Абсурдный круг по мотелям — тот же штампованный комфорт, то же уродство, те же рекламные призывы, те же махинации, те же встречи — Гумберт Гумберт совершает, конечно, один; устроившаяся на сиденье рядом с ним несовершеннолетняя кукла, поглощенная своими комиксами и жвачкой, не слышит его любовных признаний, не видит ни единого из пересекаемых ими селений и городов. Но он уже не будет один на своем втором круговом пути — пути, который совершит без нее и в погоне за ней, бредовом маршруте, который, во всей неотвратимости и случайности разом, как бы предопределен и размечен нарочитыми вехами, оставленными в регистрационных книгах гостиниц неуловимым похитителем.
А последний настолько близко знает героя, его мифы и причуды, что речь может идти только о двойнике, самом Гумберте Гумберте, его полном, зеркальном тезке. Он безостановочно движется по собственному следу и узнает во всех зеркалах лабиринта лишь самого себя.
Единственное, что он может, — еще раз пройти своей прежней дорогой, где предметы повторяются и множатся до бесконечности. Очередное прибытие в ту же исходную шахматную клетку (дом все той же квартирной хозяйки, его жены и тещи одновременно) — нечто вроде периодического возврата туда, где начались книга и мир, в центр круга и вместе с тем завершающую точку окружности.
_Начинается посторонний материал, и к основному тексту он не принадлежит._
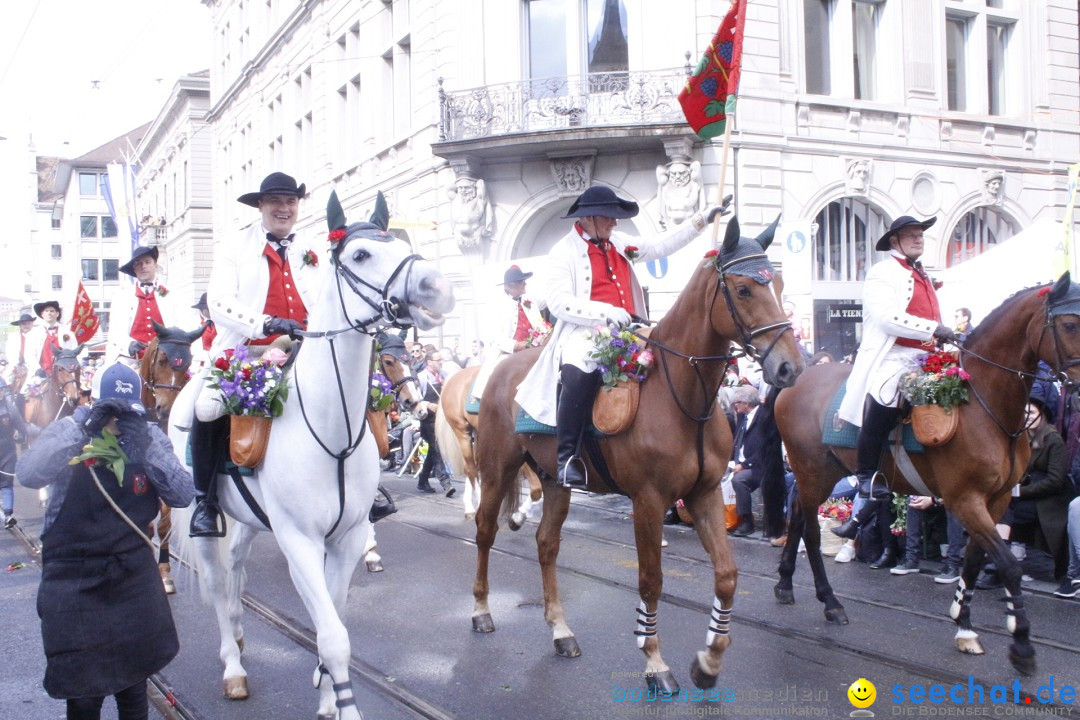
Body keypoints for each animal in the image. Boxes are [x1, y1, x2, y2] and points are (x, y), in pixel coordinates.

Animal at [169, 193, 455, 720]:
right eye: (361, 254)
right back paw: (233, 665)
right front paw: (342, 702)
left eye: (401, 242)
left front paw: (326, 693)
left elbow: (334, 620)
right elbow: (333, 637)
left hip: (248, 520)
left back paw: (239, 631)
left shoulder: (346, 537)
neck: (330, 432)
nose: (438, 289)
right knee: (218, 584)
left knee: (236, 571)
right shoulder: (299, 540)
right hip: (209, 519)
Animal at [434, 367, 544, 524]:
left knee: (473, 466)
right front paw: (520, 515)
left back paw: (470, 507)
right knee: (471, 469)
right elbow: (536, 489)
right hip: (462, 431)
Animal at [470, 216, 803, 695]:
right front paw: (654, 662)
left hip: (555, 480)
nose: (790, 368)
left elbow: (726, 576)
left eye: (777, 282)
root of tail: (499, 370)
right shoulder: (648, 501)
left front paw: (709, 660)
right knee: (484, 531)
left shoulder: (703, 495)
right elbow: (650, 582)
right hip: (497, 469)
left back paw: (560, 630)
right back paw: (481, 610)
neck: (682, 394)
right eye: (743, 290)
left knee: (547, 544)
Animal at [773, 274, 1080, 677]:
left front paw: (964, 625)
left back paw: (785, 584)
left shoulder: (995, 501)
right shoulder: (964, 500)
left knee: (795, 515)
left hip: (820, 473)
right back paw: (829, 601)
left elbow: (976, 559)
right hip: (812, 471)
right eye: (1071, 324)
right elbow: (1008, 565)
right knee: (808, 528)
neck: (981, 403)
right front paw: (1022, 645)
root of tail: (798, 379)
«Лолиту» называли сатирой на жизнь в Америке, картиной американского общества без прошлого, увиденной глазами старой Европы. Но римские прогулки Антониони, маршруты Достоевского и Клейста пролегают где-то неподалеку.
Что до Набокова, то он в интервью какому-нибудь слишком любопытному журналисту мог бы сказать, что его лично нимфетки совершенно не интересуют и что он с таким же успехом мог рассказать историю велосипеда или попугая. Конечно, конечно… Но как бы эти двухколесные механизмы ни завораживали современную словесность, можно утверждать, что роман получился бы тогда другим. Вероятно, нужно было соединить всепоглощающую одержимость (девичьим телом) с хитроумными формами Дедаловой постройки, чтобы придать этому телу ощутимый вес, физическую реальность и возвести великую книгу, которую мы знаем теперь.
Станислав Лем{123}
Лолита, или Ставрогин и Беатриче
Что меня огорчает в литературе, так это отсутствие критериев. Критерии, разумеется, существуют. Разумеется, есть множество знатоков, которые это мое признание сочтут нелепостью и, если они вообще пожелают со мной дискутировать (в чем я сомневаюсь), будут готовы уничтожить меня подробным перечислением объективно выявляемых признаков ценности литературного произведения и не менее длинным перечнем превосходных и выдающихся книг, всеобщее признание которых неопровержимо доказывает, что мое отчаяние совершенно безосновательно. Все это как будто бы правда. Но что поделаешь, если известно, что время от времени где-нибудь появляется книга, которую долгие годы никто почему-то не в состоянии оценить, книга-странник, путешествующая от издателя к издателю, рукопись, которую не способны отличить от посредственности или крикливой претенциозности, либо (что, возможно, еще хуже) книга, когда-то и где-то изданная, но словно бы несуществующая, остающаяся мертвым номером в библиографиях, которая вдруг, неведомо почему, оказывается в центре внимания знатоков и с их запоздалым напутствием начинает долгую и, в сущности, свою первую настоящую жизнь?
О «предварительной» истории выдающихся книг, которые в читательский мир входили, как камень в топкую грязь, говорят невнятно и неохотно. Но разве не такова была первоначальная судьба романов Пруста, прежде чем они стали Библией рафинированных эстетов? Разве острого ума, проницательности, вкуса французов оказалось достаточно, чтобы сразу оценить его творчество? Почему огромный роман Музиля{124} был «открыт» и признан достойным называться классическим лишь через много лет после смерти писателя? Что могла сказать критика основательных и объективных англичан о первых романах Конрада? Мне могли бы возразить, что все это, возможно, и правда, но говорить тут особенно не о чем, коль скоро каждый из этих авторов в конце концов получил признание, которого он заслуживал, а его книги — успех у читателей; что же касается временного разрыва между художественным высказыванием и его справедливой оценкой, то из-за этого убиваться не стоит.
Мне с этим трудно согласиться. Ведь чуткому и умному читателю (речь как-никак о знатоках!) книга открывается сразу, говорит ему все, что может сказать, и какие еще таинственные процессы должны произойти, чтобы месяцы или годы спустя из его уст вырвался возглас восхищения? И чего стоит восхищение, переживаемое с таким запозданием?